Variable Rate & Fixed Rate Annuities

Here’s how annuities work

An annuity is a contract between an individual and an insurance company, and can be used to help increase savings, protect your savings, or generate a stream of income. Annuities can be either fixed* or variable.

With fixed income annuities* your balance is safer than variable annuities because the insurance company assumes the investment risk. They are guaranteed1 to earn a fixed rate of interest, and can provide a stream of income for the rest of your life or for a set period of time.

Variable annuities2 do not guarantee a rate of return and may carry a higher degree of risk because they can invest in stocks, bonds, or money market securities. The investment performance is based on the portfolios chosen by the owner. The investment return of variable annuities can fluctuate.

Guarantees are based on the claims-paying ability of the issuer.

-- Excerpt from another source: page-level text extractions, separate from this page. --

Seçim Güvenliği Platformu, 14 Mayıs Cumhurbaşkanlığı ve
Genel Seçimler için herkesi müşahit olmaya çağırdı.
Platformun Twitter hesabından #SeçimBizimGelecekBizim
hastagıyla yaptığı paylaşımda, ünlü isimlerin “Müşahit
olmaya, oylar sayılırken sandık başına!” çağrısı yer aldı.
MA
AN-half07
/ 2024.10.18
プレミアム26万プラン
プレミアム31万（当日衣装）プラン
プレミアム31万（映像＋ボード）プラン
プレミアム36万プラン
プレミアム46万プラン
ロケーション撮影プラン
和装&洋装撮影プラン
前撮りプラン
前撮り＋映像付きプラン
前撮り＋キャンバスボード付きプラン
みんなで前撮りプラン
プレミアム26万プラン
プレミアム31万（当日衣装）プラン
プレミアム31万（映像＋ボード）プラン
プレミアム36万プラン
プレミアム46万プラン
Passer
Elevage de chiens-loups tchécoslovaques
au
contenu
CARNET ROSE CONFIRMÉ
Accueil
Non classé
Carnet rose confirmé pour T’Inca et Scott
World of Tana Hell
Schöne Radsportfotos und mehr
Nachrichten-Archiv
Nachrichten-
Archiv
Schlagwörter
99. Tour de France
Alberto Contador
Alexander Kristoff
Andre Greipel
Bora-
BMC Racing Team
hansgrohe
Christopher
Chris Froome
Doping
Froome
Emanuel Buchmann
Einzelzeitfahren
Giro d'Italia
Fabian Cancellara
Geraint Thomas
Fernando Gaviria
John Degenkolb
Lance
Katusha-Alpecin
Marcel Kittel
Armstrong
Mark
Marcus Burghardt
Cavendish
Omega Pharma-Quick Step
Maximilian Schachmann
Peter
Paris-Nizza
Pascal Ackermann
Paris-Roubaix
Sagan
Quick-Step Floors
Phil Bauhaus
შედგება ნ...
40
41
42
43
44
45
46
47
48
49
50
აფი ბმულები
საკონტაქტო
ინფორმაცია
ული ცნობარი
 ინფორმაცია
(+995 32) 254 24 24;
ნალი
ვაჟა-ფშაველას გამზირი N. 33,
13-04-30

Annuity Features and Benefits



Lifetime Income

Income from an annuity may be paid out for your lifetime and then for the lifetime of your spouse.

Tax-Deferred Growth3

Tax-deferred compounding may result in faster growth of principal, interest, and tax savings.

Penalty-Free Withdrawals

Some annuities allow for tax-free withdrawals to cover healthcare costs or other hardships or emergencies.

Probate Avoidance

The annuity contract names a beneficiary and then usually allows the annuity to go directly to the beneficiary, avoiding probate.

Death Benefits

Some variable annuities provide a guaranteed death benefit and some fixed annuities* guarantee payment of the current contract value to the beneficiary at the time of death.